(TASK TO CARRY OUT) Find each line in the material below that contains "element" and copy those lines out in full. Only matches with the same uppercase and lowercase letters count.

(DATASET RECORDS)
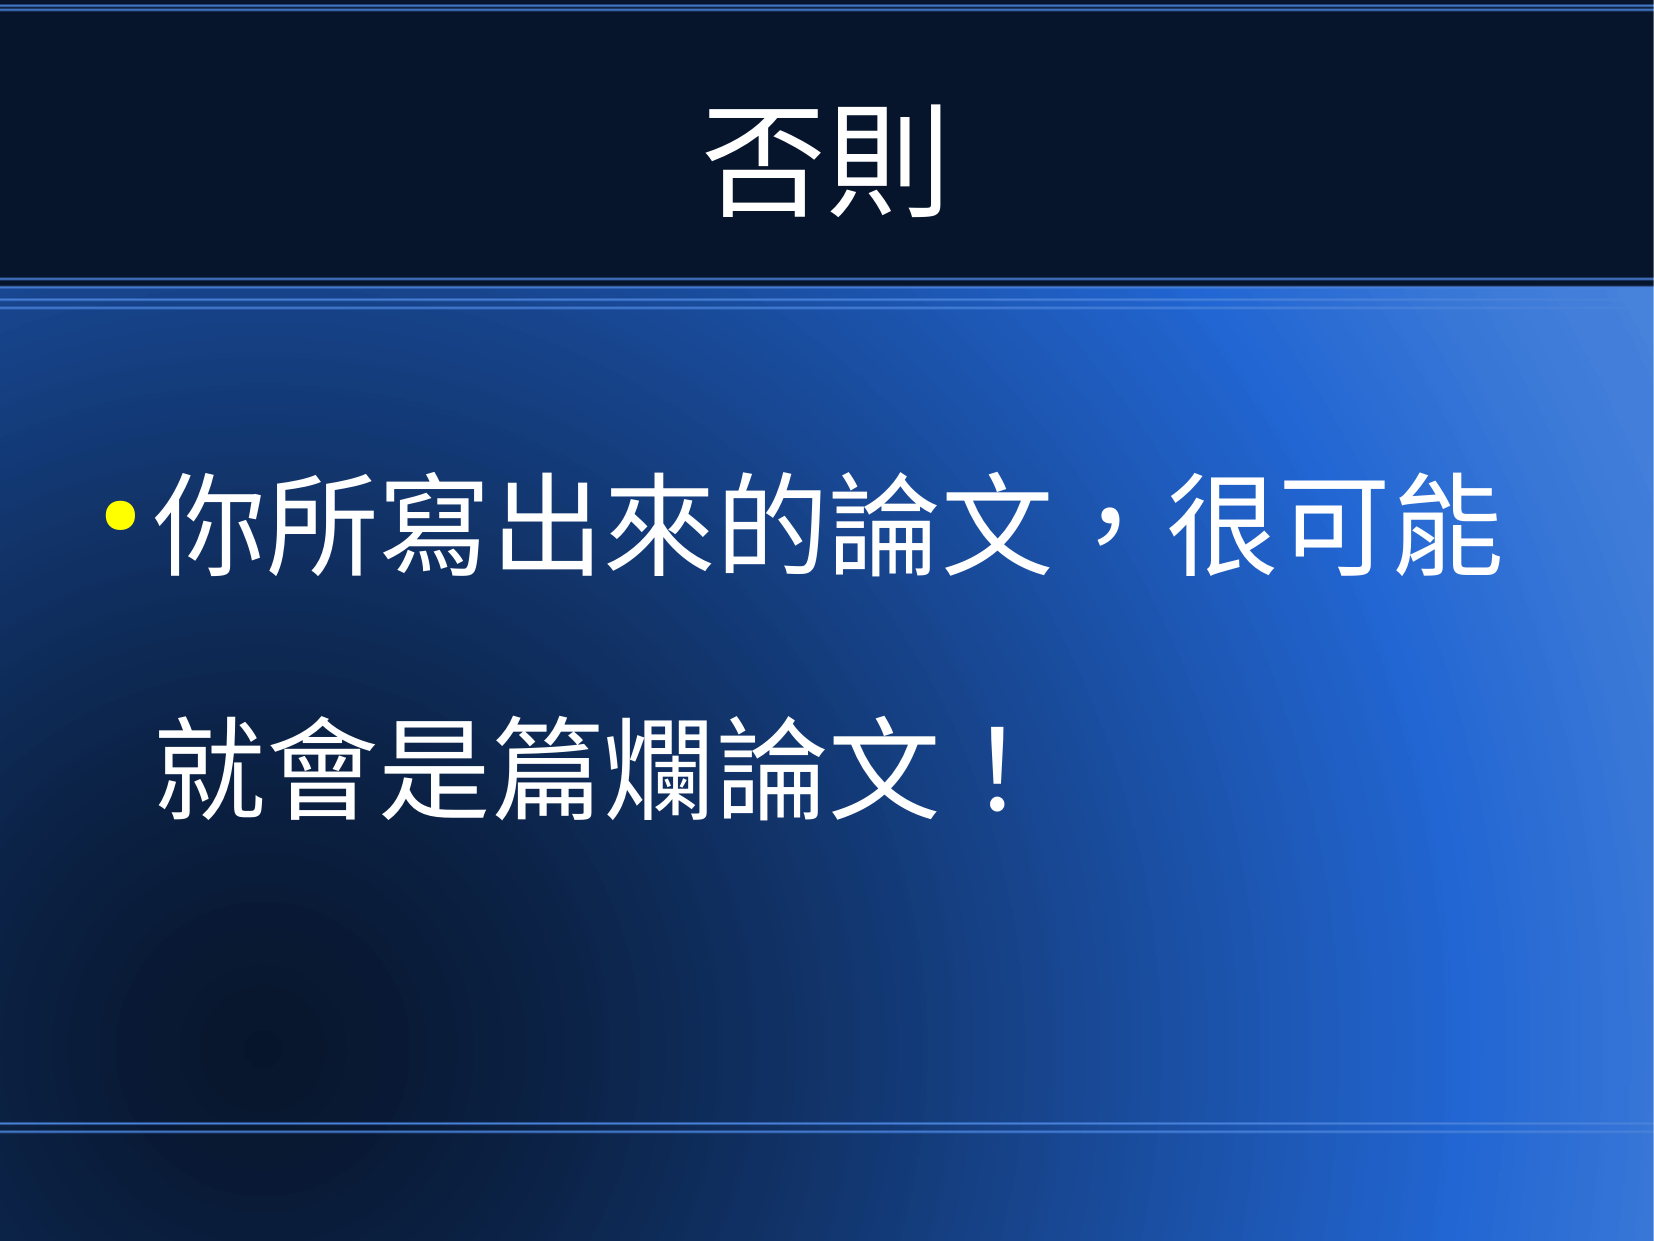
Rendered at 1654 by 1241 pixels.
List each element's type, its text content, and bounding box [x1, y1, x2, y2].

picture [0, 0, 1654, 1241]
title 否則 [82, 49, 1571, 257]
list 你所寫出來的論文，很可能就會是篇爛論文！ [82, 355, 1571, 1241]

---

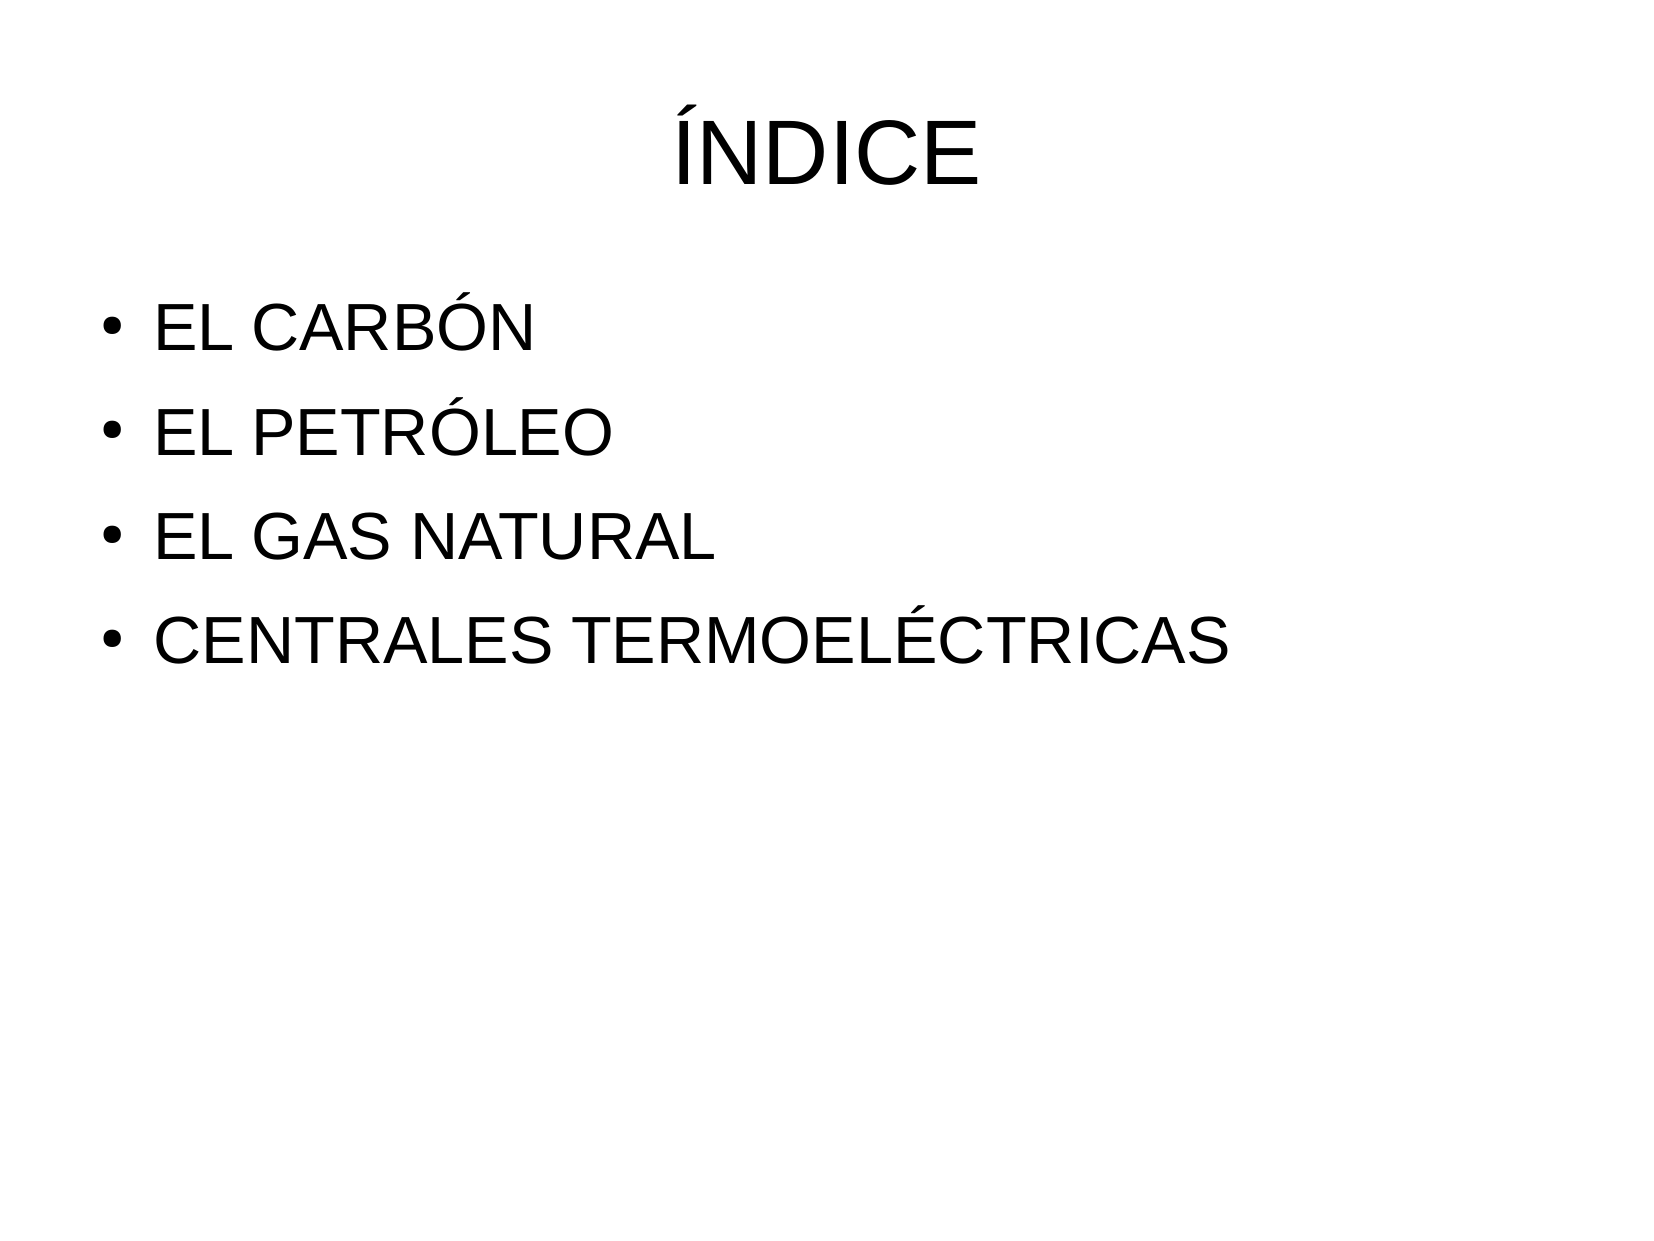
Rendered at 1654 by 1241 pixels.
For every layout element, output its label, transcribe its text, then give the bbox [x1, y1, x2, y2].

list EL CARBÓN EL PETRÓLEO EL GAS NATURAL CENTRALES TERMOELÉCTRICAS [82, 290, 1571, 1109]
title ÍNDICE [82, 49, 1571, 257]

(TASK SOLUTION)
List each element's type, its text content, and bounding box [x1, y1, x2, y2].
For every layout element, output its label, transcribe its text, then give the bbox [x1, y1, x2, y2].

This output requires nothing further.